Evidently, Paul wasn’t swayed by the argument that traitors waging war against the US from foreign countries aren’t entitled to due process rights, especially when al Qaeda stubbornly resists our efforts to serve search warrants in certain neighborhoods on the Arabian Peninsula.
And because he’s is nuttier than a squirrel’s stool.
Where did this notion come from that American citizens are entitled to more due process than non-citizens come from?
Good luck with your campaign, Uncle Ernie.
For a while he sounded fairly sane during the last debate, but I knew he would come off the rails before it was over. He did not disappoint.
He’s everyone’s crazy uncle.
Wage war on the United States, catch a terminal case of shrapnel.
Oh – and Ron Paul can take his privateer out and catch the bad guys any time he wants.
My crazy uncle is dead. So, Cain’t be Ron Paul, ’cause he’s still breathing stupidity.
Every time the Social Cons draw me to Libertarianism, someone like Ronny pulls be back into the fold. I really should resign myself to the fact that I hate everyone.

* **EXERCISE BRIEF**
Quote every phrase in the comments about Ron Paul that contains the word "uncle."

Rows from a dataset:

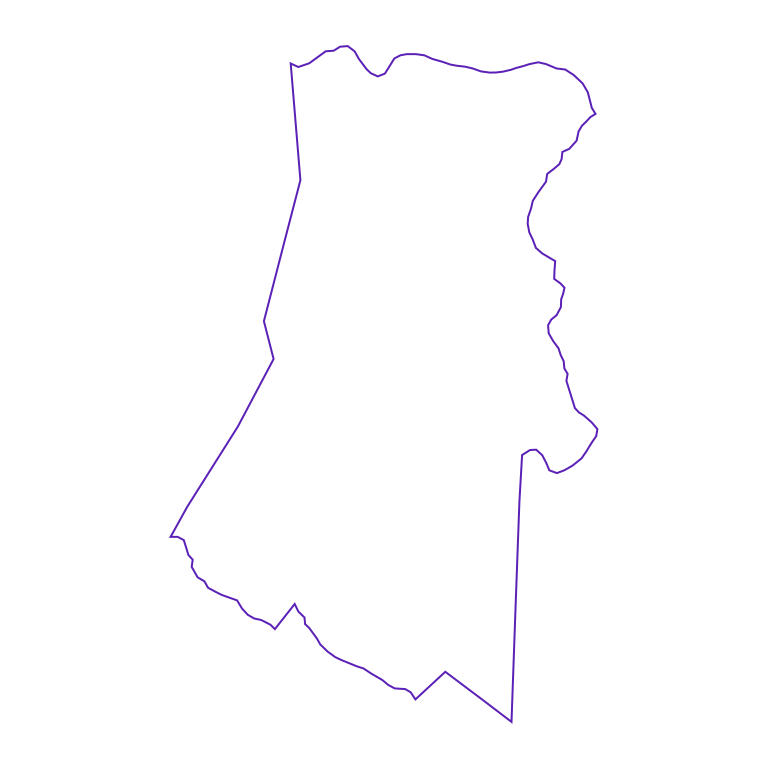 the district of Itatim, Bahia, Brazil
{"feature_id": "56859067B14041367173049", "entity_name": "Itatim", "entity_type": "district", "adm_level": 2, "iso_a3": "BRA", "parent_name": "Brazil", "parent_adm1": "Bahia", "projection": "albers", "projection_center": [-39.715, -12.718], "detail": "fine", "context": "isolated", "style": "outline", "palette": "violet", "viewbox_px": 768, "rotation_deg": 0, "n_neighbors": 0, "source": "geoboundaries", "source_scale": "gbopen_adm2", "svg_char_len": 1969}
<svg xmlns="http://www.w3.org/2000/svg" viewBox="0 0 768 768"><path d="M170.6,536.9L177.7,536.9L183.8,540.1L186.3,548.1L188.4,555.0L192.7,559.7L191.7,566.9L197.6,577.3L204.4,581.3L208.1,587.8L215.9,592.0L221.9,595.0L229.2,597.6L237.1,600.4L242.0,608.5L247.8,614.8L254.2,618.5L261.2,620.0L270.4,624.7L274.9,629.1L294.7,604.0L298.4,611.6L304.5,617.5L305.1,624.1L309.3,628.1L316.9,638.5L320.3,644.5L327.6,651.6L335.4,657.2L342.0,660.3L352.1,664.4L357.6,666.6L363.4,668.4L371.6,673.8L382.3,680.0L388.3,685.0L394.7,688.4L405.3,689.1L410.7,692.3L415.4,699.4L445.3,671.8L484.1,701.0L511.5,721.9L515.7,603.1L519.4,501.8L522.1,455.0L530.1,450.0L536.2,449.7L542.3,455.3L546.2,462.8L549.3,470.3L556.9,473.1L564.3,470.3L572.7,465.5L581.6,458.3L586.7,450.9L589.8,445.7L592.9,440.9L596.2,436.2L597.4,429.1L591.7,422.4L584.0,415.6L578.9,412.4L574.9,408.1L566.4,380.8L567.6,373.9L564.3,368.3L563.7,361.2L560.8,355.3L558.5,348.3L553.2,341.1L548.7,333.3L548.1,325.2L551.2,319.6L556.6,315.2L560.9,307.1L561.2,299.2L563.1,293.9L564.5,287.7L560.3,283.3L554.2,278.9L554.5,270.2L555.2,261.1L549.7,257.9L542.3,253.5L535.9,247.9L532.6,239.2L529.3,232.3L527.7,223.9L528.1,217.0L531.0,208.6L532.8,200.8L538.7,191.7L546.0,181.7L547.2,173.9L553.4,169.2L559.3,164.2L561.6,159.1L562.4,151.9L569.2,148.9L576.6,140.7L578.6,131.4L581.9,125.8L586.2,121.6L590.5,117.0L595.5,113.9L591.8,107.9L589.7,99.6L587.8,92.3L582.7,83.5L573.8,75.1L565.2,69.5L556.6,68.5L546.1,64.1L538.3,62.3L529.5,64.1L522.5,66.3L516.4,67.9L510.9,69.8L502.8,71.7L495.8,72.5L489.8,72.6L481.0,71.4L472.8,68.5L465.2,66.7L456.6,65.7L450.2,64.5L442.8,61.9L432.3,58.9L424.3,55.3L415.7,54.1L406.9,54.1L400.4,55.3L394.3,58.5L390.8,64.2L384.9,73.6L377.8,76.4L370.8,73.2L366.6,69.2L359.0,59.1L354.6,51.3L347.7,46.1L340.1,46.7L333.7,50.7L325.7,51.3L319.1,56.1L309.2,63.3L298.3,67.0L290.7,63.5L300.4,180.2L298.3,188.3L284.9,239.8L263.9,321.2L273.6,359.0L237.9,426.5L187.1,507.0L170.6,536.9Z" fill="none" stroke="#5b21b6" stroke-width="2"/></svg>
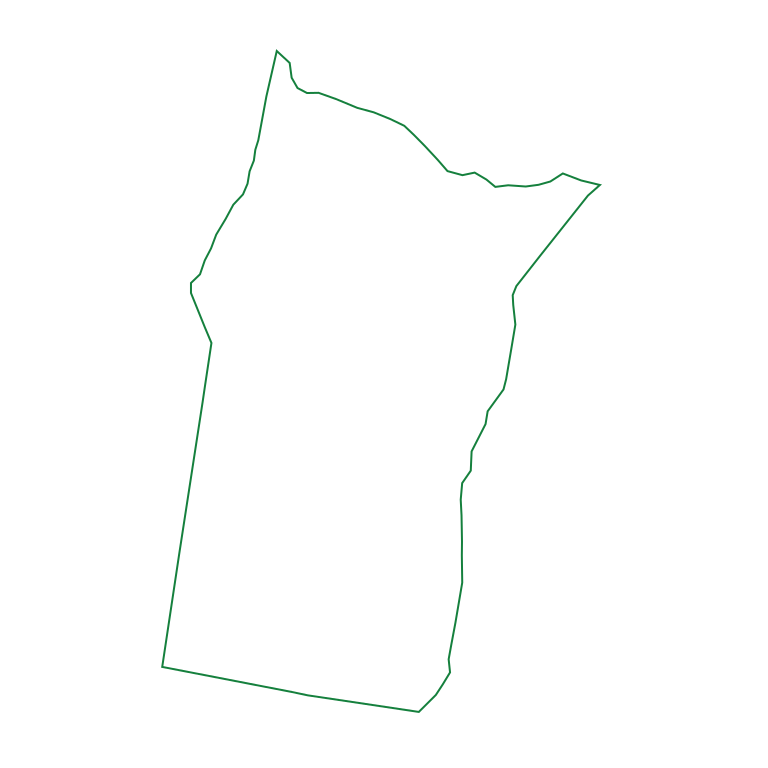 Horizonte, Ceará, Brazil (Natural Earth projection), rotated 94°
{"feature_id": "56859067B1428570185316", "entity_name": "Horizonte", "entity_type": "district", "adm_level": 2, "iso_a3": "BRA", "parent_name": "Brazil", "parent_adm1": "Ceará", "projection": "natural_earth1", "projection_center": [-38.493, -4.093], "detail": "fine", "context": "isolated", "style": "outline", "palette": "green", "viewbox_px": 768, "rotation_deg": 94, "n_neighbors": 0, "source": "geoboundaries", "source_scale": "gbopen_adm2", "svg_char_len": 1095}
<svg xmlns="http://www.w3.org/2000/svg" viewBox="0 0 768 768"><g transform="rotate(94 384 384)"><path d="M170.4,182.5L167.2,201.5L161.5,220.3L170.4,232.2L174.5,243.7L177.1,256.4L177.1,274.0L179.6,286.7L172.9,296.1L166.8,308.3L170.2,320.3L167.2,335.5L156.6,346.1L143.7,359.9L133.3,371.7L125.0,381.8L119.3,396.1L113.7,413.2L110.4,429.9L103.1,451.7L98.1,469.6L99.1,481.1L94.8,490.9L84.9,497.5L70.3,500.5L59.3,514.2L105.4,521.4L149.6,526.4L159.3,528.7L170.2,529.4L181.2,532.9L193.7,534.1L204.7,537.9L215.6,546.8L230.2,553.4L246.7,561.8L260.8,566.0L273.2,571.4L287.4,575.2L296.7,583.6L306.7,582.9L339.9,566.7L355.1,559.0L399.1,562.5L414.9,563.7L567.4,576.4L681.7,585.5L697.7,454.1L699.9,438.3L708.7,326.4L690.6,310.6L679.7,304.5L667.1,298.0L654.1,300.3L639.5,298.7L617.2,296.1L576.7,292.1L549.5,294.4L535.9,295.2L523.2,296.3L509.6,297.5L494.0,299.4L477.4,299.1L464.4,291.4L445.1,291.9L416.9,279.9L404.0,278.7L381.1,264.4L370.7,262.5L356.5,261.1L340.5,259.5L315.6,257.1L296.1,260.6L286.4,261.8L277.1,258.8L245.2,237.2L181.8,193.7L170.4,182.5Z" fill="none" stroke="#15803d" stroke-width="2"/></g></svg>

* **RESPONSE TO THE TASK**
- "Uncle Ernie"
- "everyone’s crazy uncle"
- "My crazy uncle"